**Data records**:
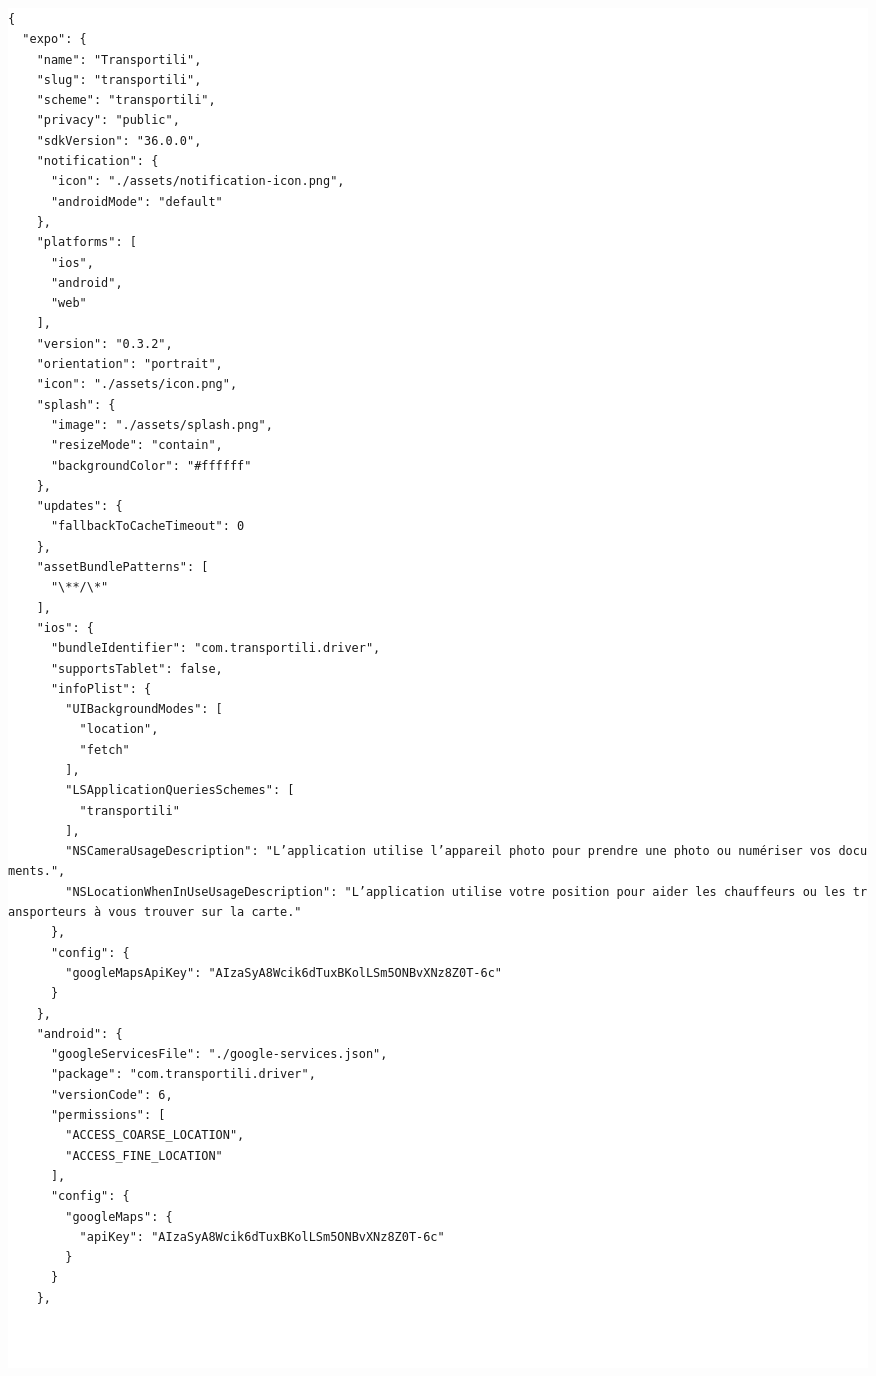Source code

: <pre><code class="language-json">{
  "expo": {
    "name": "Transportili",
    "slug": "transportili",
    "scheme": "transportili",
    "privacy": "public",
    "sdkVersion": "36.0.0",
    "notification": {
      "icon": "./assets/notification-icon.png",
      "androidMode": "default"
    },
    "platforms": [
      "ios",
      "android",
      "web"
    ],
    "version": "0.3.2",
    "orientation": "portrait",
    "icon": "./assets/icon.png",
    "splash": {
      "image": "./assets/splash.png",
      "resizeMode": "contain",
      "backgroundColor": "#ffffff"
    },
    "updates": {
      "fallbackToCacheTimeout": 0
    },
    "assetBundlePatterns": [
      "\**/\*"
    ],
    "ios": {
      "bundleIdentifier": "com.transportili.driver",
      "supportsTablet": false,
      "infoPlist": {
        "UIBackgroundModes": [
          "location",
          "fetch"
        ],
        "LSApplicationQueriesSchemes": [
          "transportili"
        ],
        "NSCameraUsageDescription": "L’application utilise l’appareil photo pour prendre une photo ou numériser vos documents.",
        "NSLocationWhenInUseUsageDescription": "L’application utilise votre position pour aider les chauffeurs ou les transporteurs à vous trouver sur la carte."
      },
      "config": {
        "googleMapsApiKey": "AIzaSyA8Wcik6dTuxBKolLSm5ONBvXNz8Z0T-6c"
      }
    },
    "android": {
      "googleServicesFile": "./google-services.json",
      "package": "com.transportili.driver",
      "versionCode": 6,
      "permissions": [
        "ACCESS_COARSE_LOCATION",
        "ACCESS_FINE_LOCATION"
      ],
      "config": {
        "googleMaps": {
          "apiKey": "AIzaSyA8Wcik6dTuxBKolLSm5ONBvXNz8Z0T-6c"
        }
      }
    },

**Work to complete**: Only the lines holding "pour" are wanted, so copy each of them from the material.

**Your solution**:
        "NSCameraUsageDescription": "L’application utilise l’appareil photo pour prendre une photo ou numériser vos documents.",
        "NSLocationWhenInUseUsageDescription": "L’application utilise votre position pour aider les chauffeurs ou les transporteurs à vous trouver sur la carte."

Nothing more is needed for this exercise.